Non è facile per noi insegnanti decidere come comportarci di fronte alle proteste studentesche, a maggior ragione quando gli studenti occupano la scuola (o, come nel mio caso, una sua parte): molti docenti hanno un atteggiamento di rigido rifiuto, danno per scontato che sia tutto solo un pretesto per saltare le lezioni (anche quando tra i ragazzi che protestano ci sono i più bravi della classe) e insistono sul fatto che l’occupazione è illegale; mi mordo la lingua per non rispondere che se ottant’anni fa tutti avessero rispettato la legge io non sarei mai nata: in effetti sarebbe un paragone assurdo dato che oggi siamo in democrazia; meglio citare (come faccio anche con i ragazzi) altri esempi di lotte studentesche nella storia, tutte almeno in parte illegali, tutte guidate sostanzialmente da minoranze, ma di cui oggi si riconoscono l’importanza e i meriti.

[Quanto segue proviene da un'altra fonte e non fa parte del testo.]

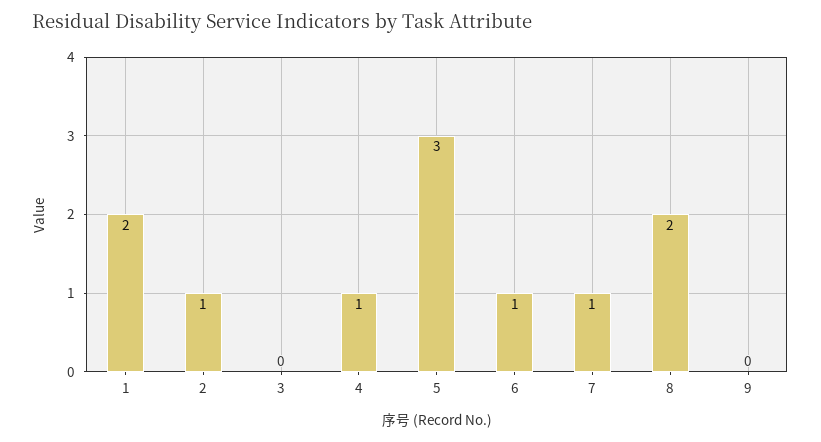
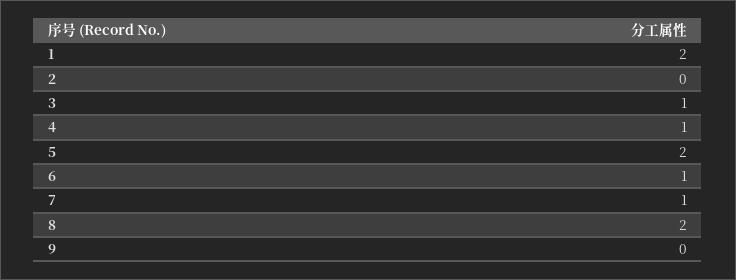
2: 1 -> 0
3: 0 -> 1
5: 3 -> 2

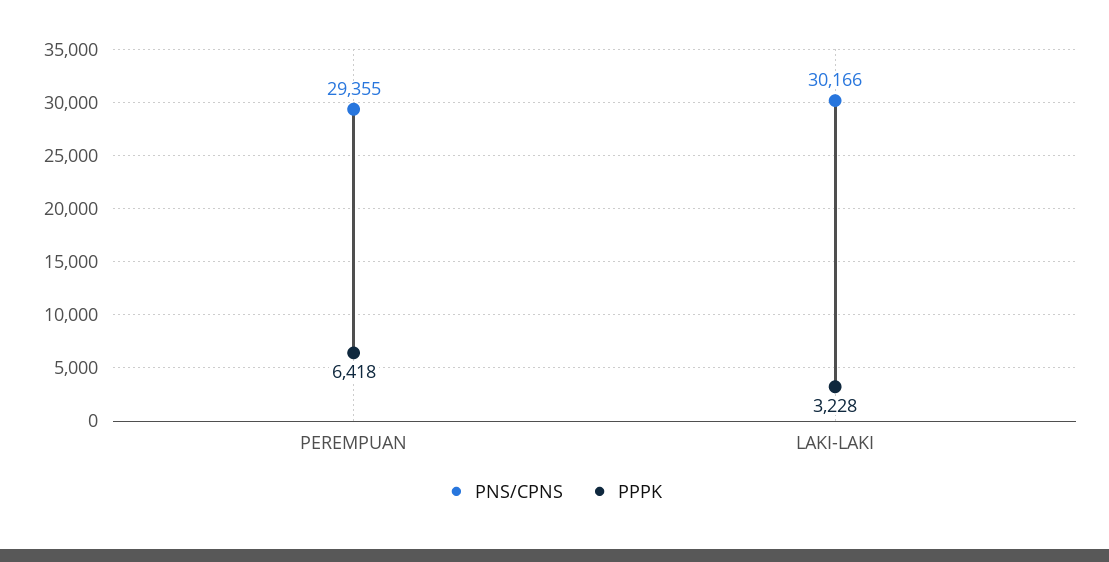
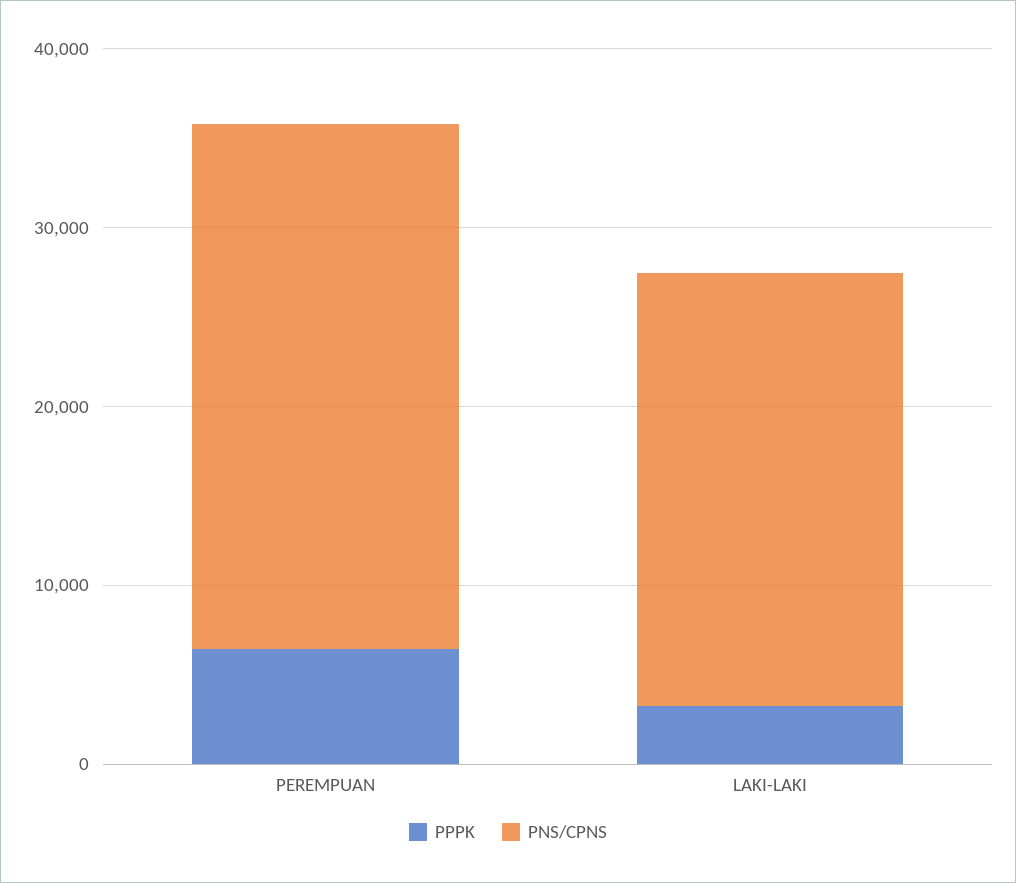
PNS/CPNS, LAKI-LAKI: 30166 -> 24000

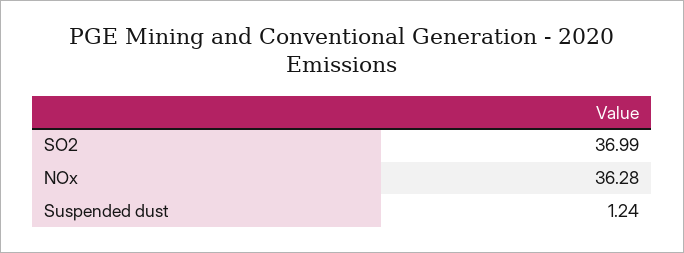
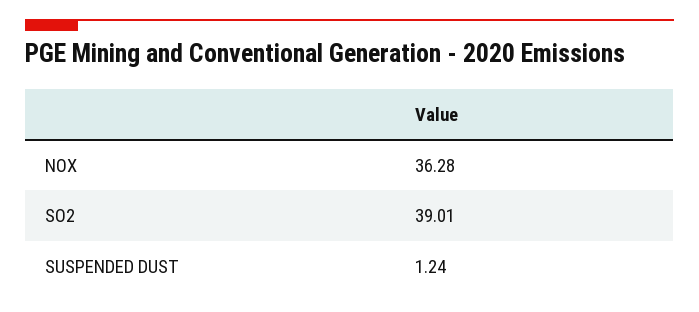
SO2: 36.99 -> 39.01

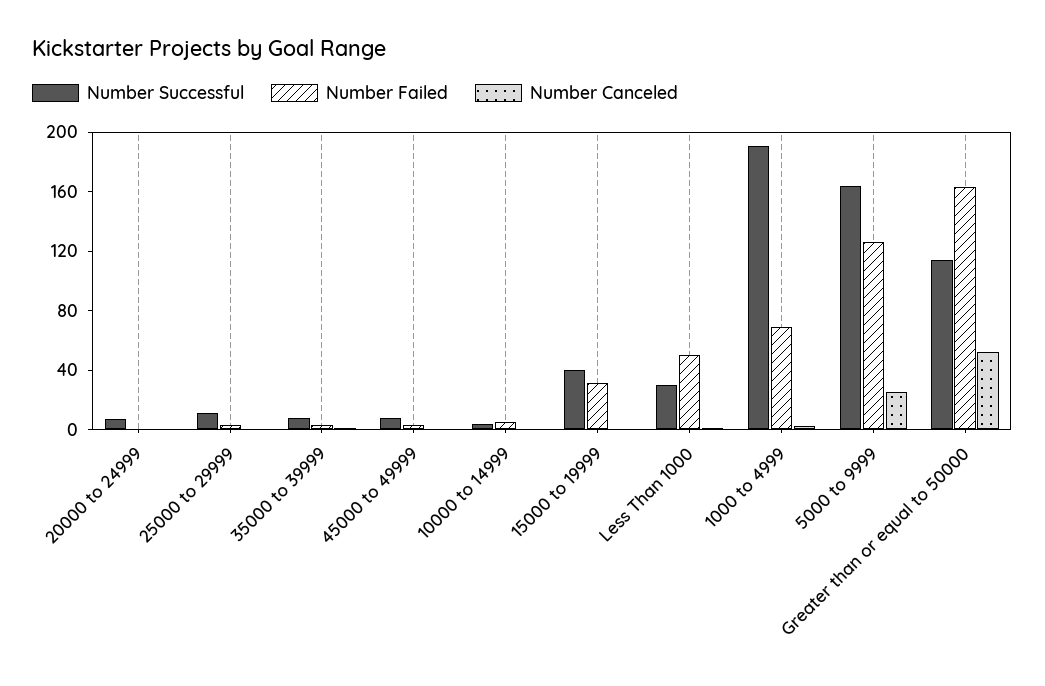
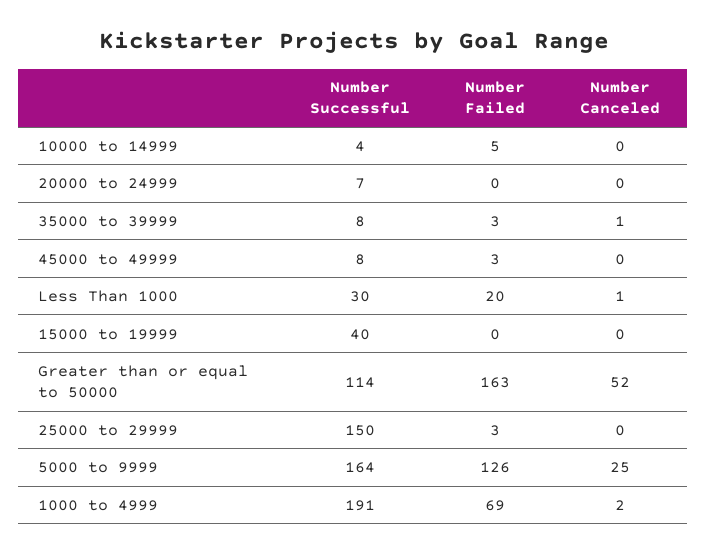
Number Successful, 25000 to 29999: 10 -> 150
Number Failed, 15000 to 19999: 30 -> 0
Number Failed, Less Than 1000: 50 -> 20

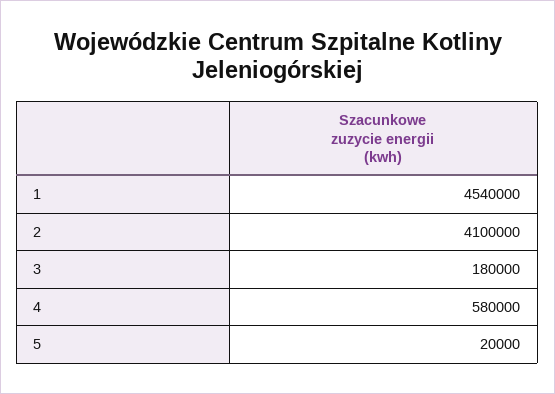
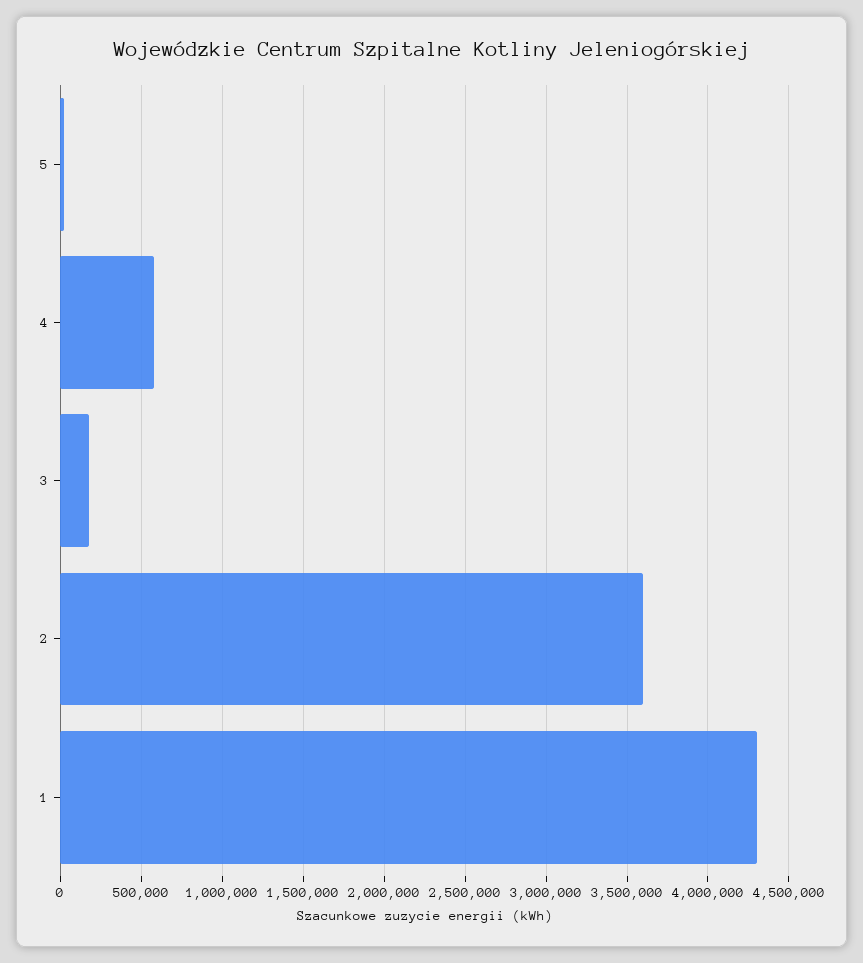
1: 4540000 -> 4300000
2: 4100000 -> 3600000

Difficile dar torto agli studenti quando protestano contro la seconda prova dell’Esame di Stato. Annunciata con poco anticipo e contro ogni previsione, questa prova dovrebbe essere elaborata dalle singole commissioni d’esame: chi durante la pandemia ha lavorato poco avrà una prova facile, chi ha lavorato molto avrà una prova difficile ma poi alla fine il valore legale del voto sarà ovviamente lo stesso per tutti e avrà lo stesso peso in eventuali concorsi e graduatorie. Paradossalmente chi avrà studiato di più sarà penalizzato: non è molto tranquillizzante pensare a una futura classe dirigente selezionata con questo criterio.
Purtroppo non tutte le richieste degli studenti sono altrettanto condivisibili. In particolare suscitano perplessità quando sembrano voler fare degli insegnanti il capro espiatorio di tutte le loro recriminazioni: nel manifesto dell’occupazione redatto dagli studenti della mia scuola i docenti sono descritti come incapaci, che usano metodi antiquati, poco trasparenti e poco empatici, che non tengono conto dei disagi psicologici derivanti da due anni di pandemia (come se invece gli insegnanti avessero trascorso il biennio tra viaggi, feste e divertimenti). Si arriva addirittura a chiedere che sia lecito agli studenti denunciare alla Presidenza anche in forma anonima gli eventi che “ritengono offensivi o lesivi nei confronti del loro benessere psicologico”. Una prospettiva inquietante.
Sarà possibile affrontare seriamente i problemi della scuola solo quando docenti e studenti metteranno da parte le contrapposizioni fittizie e impareranno a riconoscersi come alleati e non come nemici.